- Country: Peru
- Region: Callao
- Location: Ventanilla
- Operator: Grupo Repsol del Perú S.A.C.

Field history
- Start of development: 1967

Production
- Current production of oil: 117.000 barrels per day (~5,830 t/a)
- Year of current production of oil: 2020

= La Pampilla refinery =

Oil refinery in Peru

La Pampilla refinery is an oil refinery in Peru, under the administration of Grupo Repsol del Perú S.A.C. It is located on Néstor Gambetta Avenue in Ventanilla, Callao, and has a capacity to refine 117,000 barrels of oil per day, which represents half of the country's refining production.

==History==
The construction of the refinery was put out to tender in 1964 and inaugurated in 1967, built by Temach Co. In 1996, the refinery became part of Repsol for around 180 million dollars, as part of the privatisation process carried out by former president Alberto Fujimori.
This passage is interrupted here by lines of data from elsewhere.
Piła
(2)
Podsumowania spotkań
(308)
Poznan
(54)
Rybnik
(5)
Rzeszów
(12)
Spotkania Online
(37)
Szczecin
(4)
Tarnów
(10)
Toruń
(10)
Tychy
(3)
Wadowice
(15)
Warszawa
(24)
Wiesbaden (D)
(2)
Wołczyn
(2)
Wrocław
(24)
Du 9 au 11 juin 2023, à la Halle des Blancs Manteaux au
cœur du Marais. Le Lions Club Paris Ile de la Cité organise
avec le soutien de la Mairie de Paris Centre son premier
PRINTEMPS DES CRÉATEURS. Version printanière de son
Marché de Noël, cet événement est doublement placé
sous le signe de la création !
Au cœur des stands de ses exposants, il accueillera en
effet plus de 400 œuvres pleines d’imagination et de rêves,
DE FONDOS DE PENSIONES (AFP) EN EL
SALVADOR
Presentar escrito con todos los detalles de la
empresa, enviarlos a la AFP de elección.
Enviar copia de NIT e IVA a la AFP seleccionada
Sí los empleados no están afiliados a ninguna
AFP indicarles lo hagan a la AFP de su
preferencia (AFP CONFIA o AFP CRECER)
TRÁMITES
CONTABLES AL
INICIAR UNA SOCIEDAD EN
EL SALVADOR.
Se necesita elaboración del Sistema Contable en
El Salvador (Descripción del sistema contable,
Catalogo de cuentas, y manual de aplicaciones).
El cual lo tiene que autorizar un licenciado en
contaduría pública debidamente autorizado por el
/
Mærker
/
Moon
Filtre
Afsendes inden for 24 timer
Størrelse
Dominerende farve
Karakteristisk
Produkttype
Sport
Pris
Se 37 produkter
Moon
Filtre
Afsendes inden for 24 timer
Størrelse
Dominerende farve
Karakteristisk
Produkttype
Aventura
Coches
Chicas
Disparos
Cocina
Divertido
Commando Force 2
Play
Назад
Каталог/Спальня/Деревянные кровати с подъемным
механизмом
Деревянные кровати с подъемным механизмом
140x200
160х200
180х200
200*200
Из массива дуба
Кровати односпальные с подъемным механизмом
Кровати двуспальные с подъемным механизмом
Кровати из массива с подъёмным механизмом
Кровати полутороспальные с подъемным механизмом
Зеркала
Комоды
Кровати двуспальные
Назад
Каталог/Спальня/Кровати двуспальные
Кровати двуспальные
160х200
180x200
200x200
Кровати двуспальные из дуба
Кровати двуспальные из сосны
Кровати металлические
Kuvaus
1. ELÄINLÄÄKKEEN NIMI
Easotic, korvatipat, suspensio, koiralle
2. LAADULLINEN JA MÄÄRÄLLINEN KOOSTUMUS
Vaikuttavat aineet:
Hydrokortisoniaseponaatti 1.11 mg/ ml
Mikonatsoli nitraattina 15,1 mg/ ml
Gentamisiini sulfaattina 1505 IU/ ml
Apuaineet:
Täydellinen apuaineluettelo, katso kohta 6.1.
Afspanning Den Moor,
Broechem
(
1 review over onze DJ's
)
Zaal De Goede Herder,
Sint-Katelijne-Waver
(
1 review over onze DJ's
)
In 2014, the modernisation of the refinery began, estimated at US$740 million. It was expected that modernization would reduce the oil's sulfur content to 50 ppm by 2016 as well as the improvement of other fuels by 2018.

===Oil spill===

On January 15, 2022, while crude oil was being unloaded at the refinery, an oil spill of an estimated 6,000 barrels occurred on the Mar de Grau. It significantly affected flora and fauna and was considered the largest ecological disaster to occur on the Peruvian coast.

The refinery and its owner, Repsol, have been harshly criticised for the cleaning and decontamination work carried out after the spill, reflecting the lack of a contingency plan for possible disasters.

The government responded by stopping activities in terminal No. 2 of the refinery and imposing a fine of 33.4 million dollars.